Red Bull Racing technical chief Adrian Newey has warned that it may take the team a long time for the team to perfect their Kinetic Energy Recovery Systems in 2011, after both cars suffered problems with the device in Malaysia.
With KERS returning to the grid for 2011, Red Bull started the season in Australia as the only frontrunning team not racing with the energy recovery device on their cars, after team bosses chose to remove it from the cars for reliability reasons.
In Malaysia, both cars had KERS fitted for the race, but Mark Webber's system broke before the start of the race while the team advised Sebastian Vettel to stop using his own KERS button midway through the race.
And despite the otherwise imperious form of the Red Bull squad, Newey has admitted that the team will likely be struggling with their KERS device for some time to come.
"The reality is that it is a system in its infancy," Newey was quoted as saying by the Autosport website.
"We are not a manufacturer team so we are having to develop KERS ourselves, which has not been our area of expertise in the past."
He explained that: "We are also doing it on a limited resource, limited budget and with limited experience, so we are on a rapid learning curve.
"How long it takes us to get to the top of that learning curve remains to be seen."
As far as the problems the drivers suffered in Malaysia was concerned, Newey noted that: "With Mark we had a problem off the [start] line that meant he could not use it at all, during the race, including the start.
"He had a problem on the lap to the startline – it was a fresh problem, not a problem we have had before."
He added: "With Seb – we had a problem that meant we could have continued to run it, but from a safety point of view we thought it best to turn it off and not take any risks."
Newey added that he was still unconvinced that the Red Bull team is clear ahead at the front of the field, saying that McLaren remain a big threat.
"McLaren were much closer in qualifying here than they were in Melbourne," he pointed out.

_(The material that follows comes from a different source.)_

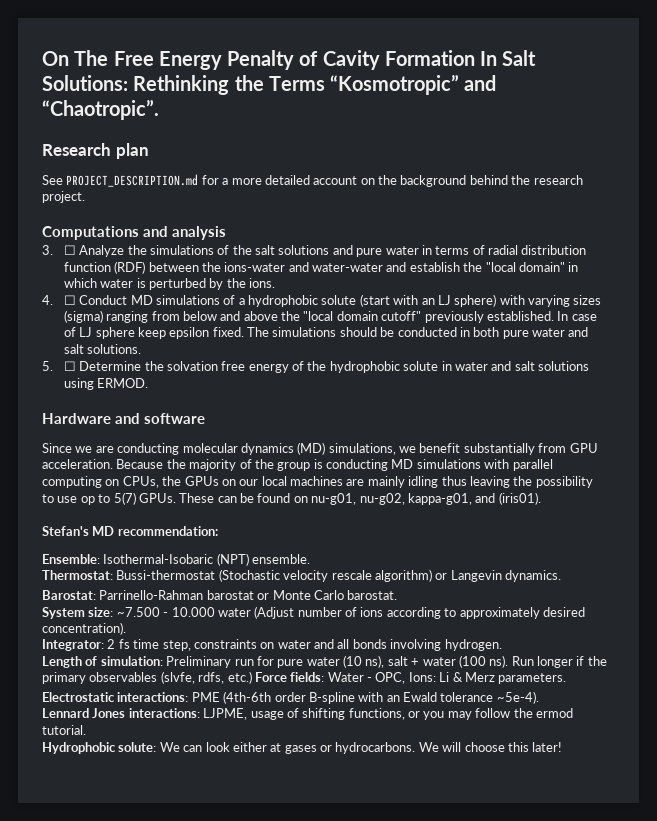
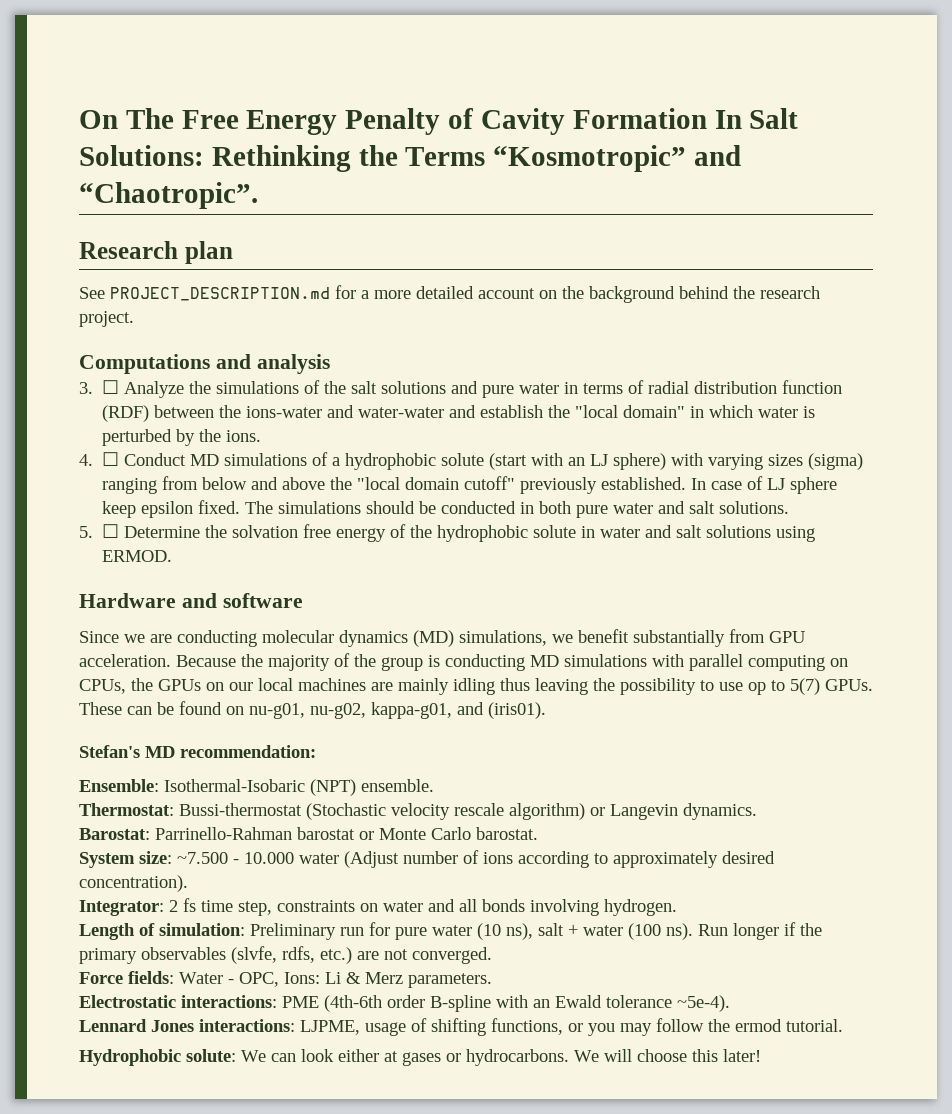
(252, 677) none -> [357,947,492,964] are not converged. //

"How much of that is the nature of the circuit, and how much is that because they have improved their car in the intervening two weeks, I don't know – because I don't know enough about their car."
He added that the relative performance of the two teams will likely be governed by tyre-based issues throughout race weekends this year.
"If you go back to a few years ago, you saw when Ferrari and McLaren were battling for the championship you could see that they used their tyres differently," he muttered thoughtfully.
"That played into one team's hands at one race, and another's at another. There will almost certainly be an element of that this year."
He added: "The tyres are a huge learning curve for all of us, and nobody has a full understanding at the moment.
"I wouldn't say there was a particular set-to-set difference, but quite small changes in balance can create quite large differences in degradation."